Die Geburt wird phantasiert als ganzleibliches Zerrissenwerden, als ein grausiges Hervorbrechen eines Alien aus dem eigenen Körperinneren. Dies ist die Kontrafaktur zu den euphemistischen Bildern, in denen die Geburt als ein Akt tiefer Innigkeit und liebevollen Leben-Schenkens phantasiert wird (Maria und das Kind).
"Es hatten aber diese Bestien, die geboren wurden, glühende Eisenköpfe und schärfste Schnäbel, mit denen sie die Leiber, wo sie herauskamen, zerfetzten. An ihren Schwänzen hatten aber dieselben Bestien viele Stacheln, die, wie Haken zurückgebogen, diese Seelen, aus denen sie herauskamen, zerstachen. Die Bestien aber, die hinauswollten, hörten nicht auf, da sie ihre Schwänze nicht mit sich ziehen konnten, ihre glühenden Eisenschnäbel auf die Leiber (sic!), aus denen sie herauskamen, zurückzuwenden, bis sie sie, bis auf Mark und Bein ausgedörrt, auffraßen."
Die Geburt wird als sparagmos phantasiert, als archaisches Zerreißungsopfer. Die Geburt aber kann sich nicht vollenden, weil es zu keiner Trennung von Gebärenden und Geborenen kommen kann: das ist der Alptraum einer negativen Symbiose. Sie führt zu einer Rückkoppelung der geborenen Monster mit den Körpern der Gebärenden in eben der Logik, die von der Vogel-Bestie vorgegeben ist: vernichtende orale Aggression. Nicht Saturn frißt seine Kinder, sondern die Monster-Kinder fressen ihre Eltern.
"Und so brüllte alles zusammen: das Knirschen des überschwemmenden Eises und das Heulen der leidenden Seelen und das Stöhnen der herauskommenden Bestien stieg zum Himmel (sic!) ... Selbst auch die Schamteile von Männern und Frauen waren ähnlich wie Schlangen, die die unteren Teile des Bauches und die Eingeweide dort herauszuziehen suchten."
Die Sexualorgane selbst sind Schlangen, welche Schlangen zeugen und gebären, welche jene auffressen... und so fort. Das uralte Kosmos-Zeichen des Ouroboros, der verschlingend in sich selbst zurückkehrt und dadurch vollendet, erscheint hier in perverser Entstellung. Im Körper selbst, so lautet die Botschaft, wütet die Sexualität als ein auf sich selbst zurückgebogener Trieb ohne Ende, indem er die Züge grausamer Oralität annimmt.

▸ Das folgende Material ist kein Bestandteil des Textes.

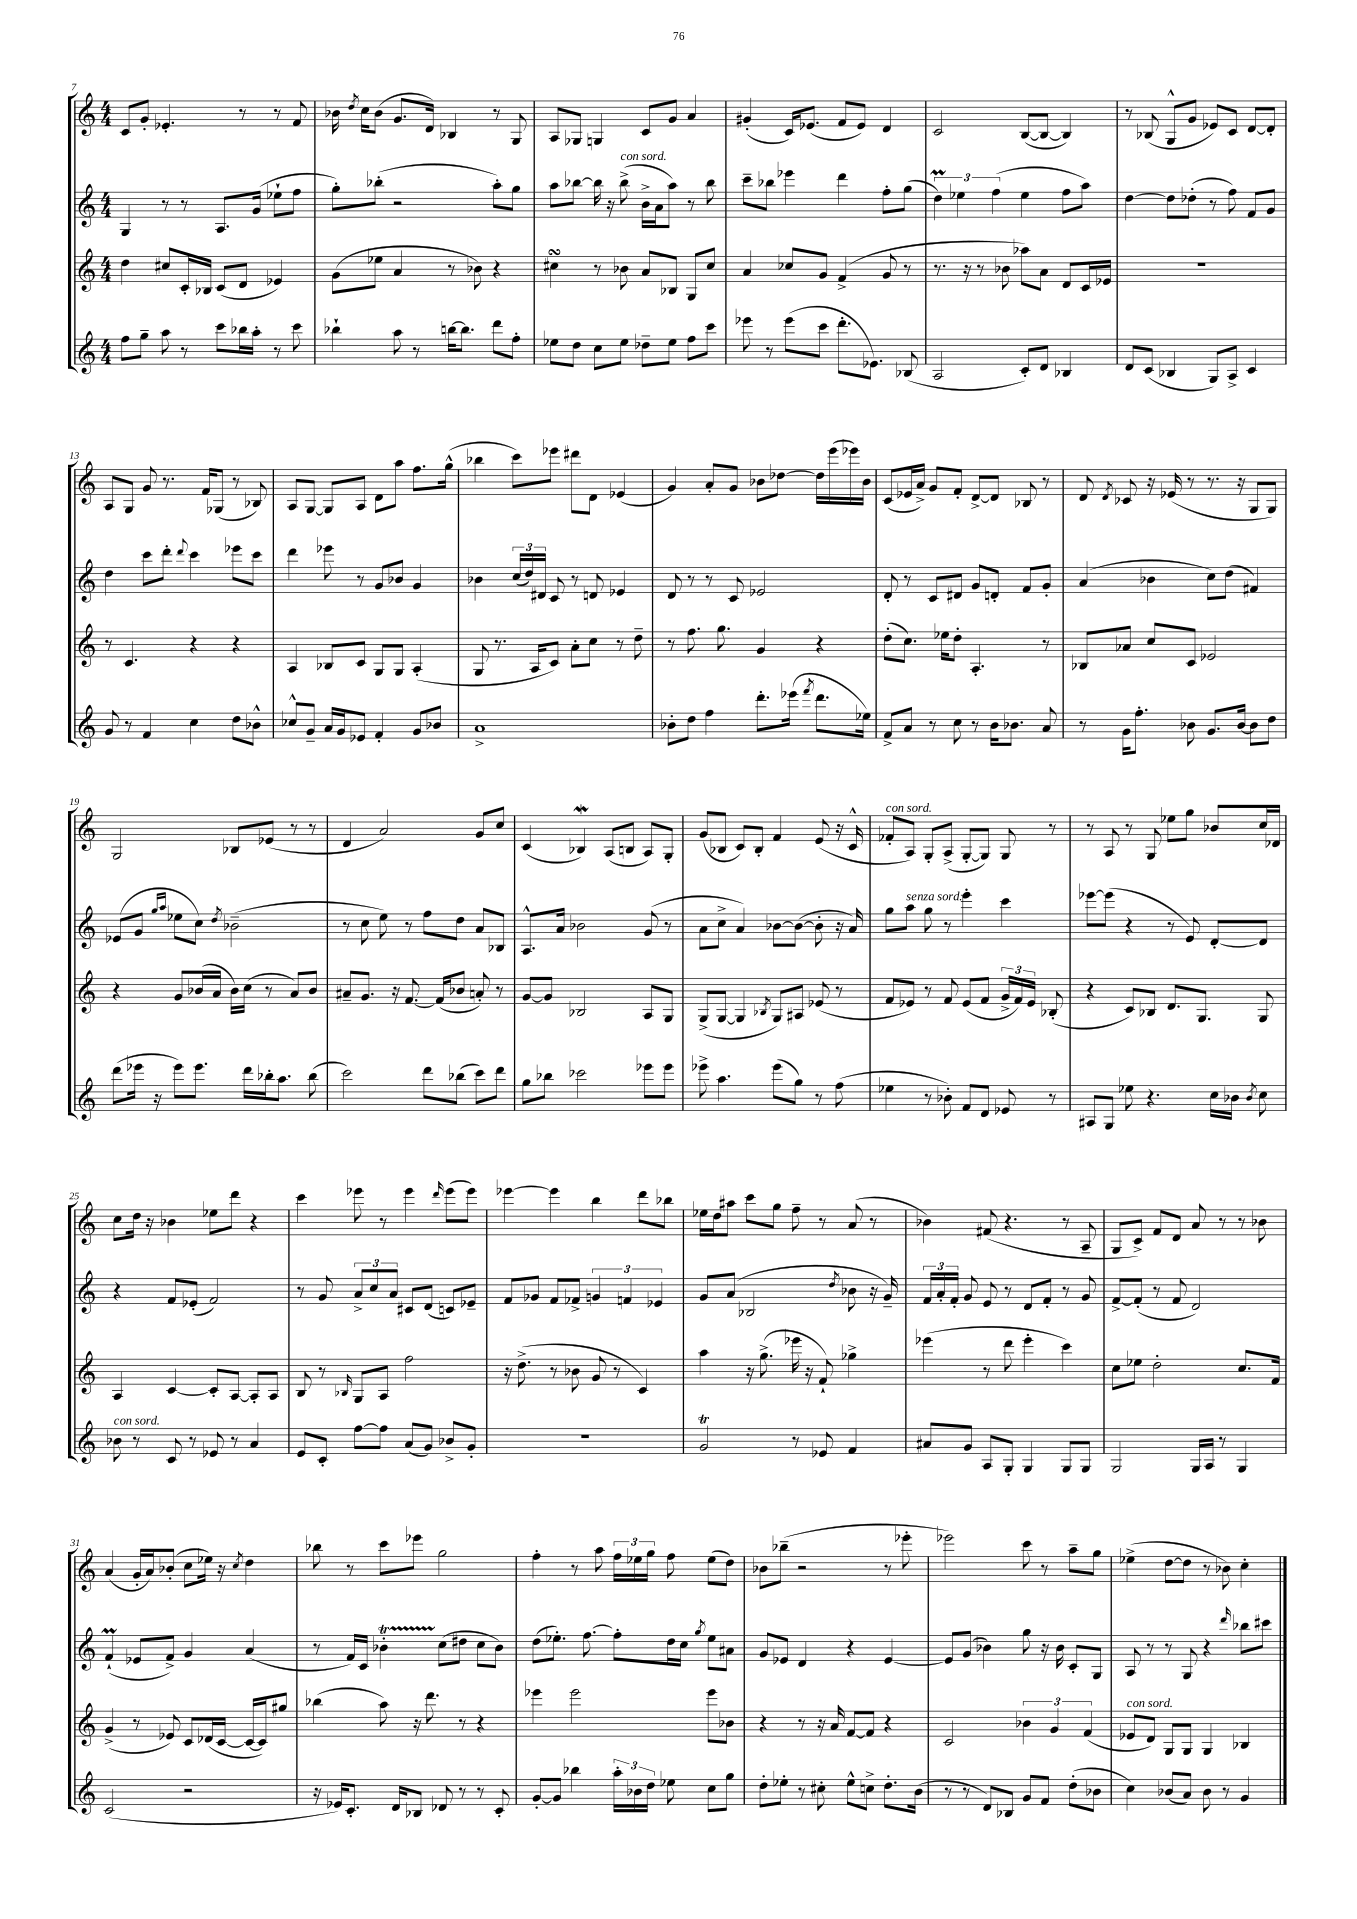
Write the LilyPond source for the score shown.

<<
\new StaffGroup <<
\new Staff = "s0" {
    \clef treble \key c \major \numericTimeSignature \time 4/4
    \autoBeamOff c'8[ g'8]-. ees'4.-. r8 r8 f'8 |
    bes'16 \acciaccatura { d''8 } c''16[ bes'8]( g'8.[ d'16]) bes4 r8 g8 |
    a8[ ges8] g4 c'8[ g'8] a'4 |
    gis'4-.( c'16[) ees'8.]( f'8[ ees'8]) d'4 |
    c'2 b8[~( b8]~ b4) |
    r8 bes8( g8[-^ g'8] ees'8[) c'8] d'8[~ d'8]-. |
    a8[ g8] g'8 r8. f'16[ ges8]( r8 bes8) |
    a8[ g8]~ g8[ a8] d'8[ a''8] f''8.[ g''16]-^( |
    bes''4 c'''8[) ees'''8] dis'''8[ d'8] ees'4( |
    g'4) a'8[-. g'8] bes'8[ des''8]~ des''16[ e'''16( ees'''16) bes'16] |
    c'8[( ees'16 a'16]->) g'8[ f'8]-. d'8[~-> d'8] bes8 r8 |
    d'8 \acciaccatura { d'8 } ces'8 r16 ees'16( r8 r8. r16 g8[ g8]) |
    g2 bes8[ ees'8]( r8 r8 |
    d'4 a'2) g'8[ c''8] |
    c'4( bes4\mordent) a8[( b8] a8[) g8]-. |
    g'8[( bes8] c'8[) bes8]-. f'4 e'8( r16 c'16-^ |
    fes'8[-.^\markup { \italic "con sord." } a8]) g8[-. a8]->( g8[~-. g8]) g8 r8 |
    r8 a8 r8 g8 ees''8[ g''8] bes'8[ c''16 des'16] |
    c''8[ d''16] r16 bes'4 ees''8[ d'''8] r4 |
    c'''4 ees'''8 r8 ees'''4 \grace { d'''16 } ees'''8[( ees'''8]) |
    ees'''4~ ees'''4 b''4 d'''8[ bes''8] |
    ees''16[ d''16 ais''8] c'''8[ g''8] f''8-- r8 a'8( r8 |
    bes'4) fis'8( r4. r8 a8-- |
    g8[ c'8]->) f'8[ d'8] a'8 r8 r8 bes'8 |
    a'4( g'16[-. a'16) bes'8]-.( c''8[ ees''16]) r16 \acciaccatura { c''8 } d''4 |
    bes''8 r8 c'''8[ ees'''8] g''2 |
    f''4-. r8 a''8 \tuplet 3/2 { f''16[ ees''16 g''16] } f''8 ees''8[( d''8]) |
    bes'8[ bes''8]--( r2 r8 ees'''8-. |
    ees'''2) c'''8 r8 a''8[-- g''8] |
    ees''4->( d''8[~ d''8] r8 bes'8) c''4-. \bar "|." |
}
\new Staff = "s1" {
    \clef treble \key c \major \numericTimeSignature \time 4/4
    \autoBeamOff g4 r8 r8 a8.[ g'16]( ees''8[-! f''8] |
    g''8[-.) bes''8]-.( r2 a''8[-.) g''8] |
    a''8[ bes''8]~ bes''16 r16 bes''8->^\markup { \italic "con sord." }( b'16[-> a'16 a''8]) r8 bes''8 |
    c'''8[-- bes''8] ees'''4 d'''4 f''8[-. g''8]( |
    \tuplet 3/2 { d''4\prall) ees''4 f''4( } ees''4 f''8[ a''8]) |
    d''4~ d''8[ des''8]-.( r8 f''8) f'8[ g'8] |
    d''4 c'''8[ d'''8]-. \appoggiatura { d'''8 } c'''4 ees'''8[ c'''8] |
    d'''4 ees'''8 r8 g'8[ bes'8] g'4 |
    bes'4 \tuplet 3/2 { c''16[( d''16) dis'16] } c'8 r8 d'8 ees'4 |
    d'8 r8 r8 c'8 ees'2 |
    d'8-. r8 c'8[ dis'8] g'8[ d'8]-. f'8[ g'8]-. |
    a'4( bes'4 c''8[) d''8]( fis'4) |
    ees'8[( g'8] \grace { g''16[ a''16] } ees''8[ c''8]) \acciaccatura { d''8 } bes'2--( |
    r8 c''8 e''8) r8 f''8[ d''8] a'8[ bes8] |
    a8.[-^ a'16] bes'2 g'8( r8 |
    a'8[ c''8]-> a'4) bes'8[~ bes'8]~( bes'8-. r16 a'16) |
    g''8[ a''8]^\markup { \italic "senza sord." } g''8 r8 e'''4-. c'''4 |
    ees'''8[~ ees'''8]( r4 r8 e'8) d'8[~-. d'8] |
    r4 f'8[ ees'8]-.( f'2) |
    r8 g'8 \tuplet 3/2 { a'8[-> c''8 a'8] } cis'8[ d'8]( c'8[) ees'8]-- |
    f'8[ ges'8] f'8[ fes'8]-> \tuplet 3/2 { g'4 f'4 ees'4 } |
    g'8[ a'8]( bes2 \acciaccatura { d''8 } bes'8 r16 g'16--) |
    \tuplet 3/2 { f'16[ a'16-. f'16]-. } g'8 e'8 r8 d'8[ f'8]-. r8 g'8 |
    f'8[~-> f'8]-.( r8 f'8 d'2) |
    f'4-!\prall( ees'8[ f'8]->) g'4 a'4( |
    r8 f'16[) c'16] bes'4-.\startTrillSpan c''8[\stopTrillSpan( dis''8] c''8[ bes'8]) |
    d''8[( ees''8.]-.) f''8.~ f''8[-. d''16 c''16] \acciaccatura { g''8 } ees''8[ ais'8] |
    g'8[ ees'8] d'4 r4 ees'4~ |
    ees'8[ g'8]( bes'4) g''8 r16 bes'16 c'8[-. g8] |
    a8 r8 r8 g8 r4 \grace { d'''16 } bes''8[ cis'''8] \bar "|." |
}
\new Staff = "s2" {
    \clef treble \key c \major \numericTimeSignature \time 4/4
    \autoBeamOff d''4 cis''8[ c'16-. bes16] c'8[( d'8] ees'4) |
    g'8[( ees''8] a'4 r8 bes'8) r4 |
    cis''4\turn r8 bes'8 a'8[ bes8] g8[ cis''8] |
    a'4 ces''8[ g'8] f'4->( g'8 r8 |
    r8. r16 r8 bes'8 aes''8[) a'8] d'8[ c'16 ees'16] |
    R1 |
    r8 c'4. r4 r4 |
    a4 bes8[ c'8] g8[ g8] a4-.( |
    g8 r8. a16[ c'8]) a'8[-. c''8] r8 d''8-- |
    r8 f''8. g''8. g'4 r4 |
    d''8[-.( c''8.]) ees''16[ d''8]-. a4.-. r8 |
    bes8[ aes'8] c''8[ c'8] ees'2 |
    r4 g'8[ bes'16( a'16] bes'16[) c''16]( r8 a'8[) bes'8] |
    ais'8[-- g'8.] r16 f'8.~ f'16[( bes'8] a'8-.) r8 |
    g'8[~ g'8] bes2 a8[ g8] |
    g8[->( g8]~ g4 \acciaccatura { bes8 } g8[) ais8] ees'8( r8 |
    f'8[ ees'8]) r8 f'8 ees'8[( f'8] \tuplet 3/2 { g'16[-> f'16) ees'16] } bes8-.( |
    r4 c'8[) bes8] d'8.[ g8.] g8 |
    a4 c'4~ c'8[-. a8]~ a8[-. a8] |
    b8 r8 \grace { bes16 } g8[ a8] f''2 |
    r16 d''8.->( r8 bes'8 g'8 r8 c'4) |
    a''4 r16 g''8.->( ees'''16 r16 f'8-!) ges''4-> |
    ees'''4( r8 d'''8 ees'''4-. c'''4) |
    c''8[ ees''8] d''2-. c''8.[ f'16] |
    g'4->( r8 ees'8) c'8[ des'16( c'16]~ c'16[~ c'16) gis''8] |
    bes''4( a''8) r16 d'''8. r8 r4 |
    ees'''4 ees'''2 ees'''8[ bes'8] |
    r4 r8 r16 a'16 f'8[~ f'8] r4 |
    c'2 \tuplet 3/2 { bes'4 g'4 f'4( } |
    ees'8[^\markup { \italic "con sord." } d'8]) g8[ g8] g4 bes4 \bar "|." |
}
\new Staff = "s3" {
    \clef treble \key c \major \numericTimeSignature \time 4/4
    \autoBeamOff f''8[ g''8]-- a''8 r8 c'''8[ bes''16 a''16]-. r8 c'''8 |
    bes''4-! a''8 r8 b''16[~ b''8.] d'''8[ f''8]-. |
    ees''8[ d''8] c''8[ ees''8] des''8[-- ees''8] f''8[ c'''8] |
    ees'''8 r8 ees'''8[( c'''8] d'''8.[-. ees'8.]) bes8( |
    a2 c'8[-.) d'8] bes4 |
    d'8[ c'8]( bes4 g8[) a8]-> c'4 |
    g'8 r8 f'4 c''4 d''8[ bes'8]-^ |
    ces''8[-^ g'8]-- a'16[ g'16 ees'8] f'4-. g'8[ bes'8] |
    a'1-> |
    bes'8[-. d''8] f''4 d'''8.[-. ees'''16]( \acciaccatura { f'''8 } d'''8.[ ees''16]) |
    f'8[-> a'8] r8 c''8 r8 b'16[ bes'8.] a'8 |
    r8 g'16[ f''8.]-. bes'8 g'8.[ bes'16]~ bes'8[ d''8] |
    d'''8[( ees'''16] r16 ees'''8[) ees'''8.] d'''16[ bes''16-. a''8.] bes''8( |
    c'''2) d'''8[ bes''8]( c'''8[) d'''8] |
    g''8[ bes''8] ces'''2 ees'''8[ ees'''8] |
    ees'''8-> a''4. ees'''8[( g''8]) r8 f''8( |
    ees''4 r8 bes'8-.) f'8[ d'8] ees'8 r8 |
    ais8[ g8] ees''8 r4. c''16[ bes'16] \acciaccatura { bes'8 } c''8 |
    bes'8^\markup { \italic "con sord." } r8 c'8 r8 ees'8 r8 a'4 |
    e'8[ c'8]-. f''8[~ f''8] a'8[( g'8]) bes'8[-> g'8]-. |
    R1 |
    g'2\trill r8 ees'8 f'4 |
    ais'8[ g'8] a8[ g8]-. g4 g8[ g8] |
    g2 g16[ a16] r8 g4 |
    c'2( r2 |
    r16 ees'16[) c'8.]-. d'16[ bes8] des'8 r8 r8 c'8-. |
    g'8[~-. g'8] bes''4 \tuplet 3/2 { a''16[-. bes'16 d''16] } ees''8 c''8[ g''8] |
    d''8[-. ees''8]-. r8 cis''8-. ees''8[-^ c''8]-> d''8.[-. b'16]( |
    r8 r8 d'8[) bes8] g'8[ f'8] d''8[-.( bes'8] |
    c''4) bes'8[( a'8]) bes'8 r8 g'4 \bar "|." |
}
>>
>>
\layout { \context { \Score currentBarNumber = #7 } }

Sexualität ist wahrlich ein Alien und eine höllische Brut. – Neben all den Singnifikanten des Leibes in diesem Land der toten Seelen ist als weitere mediale Spur ferner das Akustische festzuhalten: die Kakophonie gehört zur Hölle schlechthin, sie ist sehr oft sogar eines ihrer Folterwerkzeuge.
Tundal muß nun diese, wie alle andere Qualen, durchleiden an seinem virtuellen Leib, bis ihn sein Engel befreit. Achthundert Jahre vor Antonin Artaud wohnen wir einem unübertrefflichen "Theater der Grausamkeit" bei, das nur als Schrift-Raum möglich und erträglich ist. Und 650 Jahre vor dem von den Surrealisten als göttlich apostrophierten Marquis de Sade wurde im mittelalterlichen Höllen-Spektakel der dunkle Zusammenhang von mythischer Wiederholungsritualität, sexuellen Obsessionen und zeremonieller Performanz entworfen.
Die Musik des Himmels
Am Ende der Höllenreise erreichen beide, wie Vergil und Dante zwei Jahrhunderte später, das himmlische Paradies. Dort sieht Tundal die Scharen der Gottseligen. Dominant sind hier der Sinn des Auges und der des Ohres. Dem Auge wird der Glanz der kostbaren Stoffe ansichtig, der Glanz des Firmaments, der liebliche Schein der himmlischen Ornamente. Die Augen der Seligen selbst schauen zudem noch die "Gegenwart der Heiligen Dreifaltigkeit" .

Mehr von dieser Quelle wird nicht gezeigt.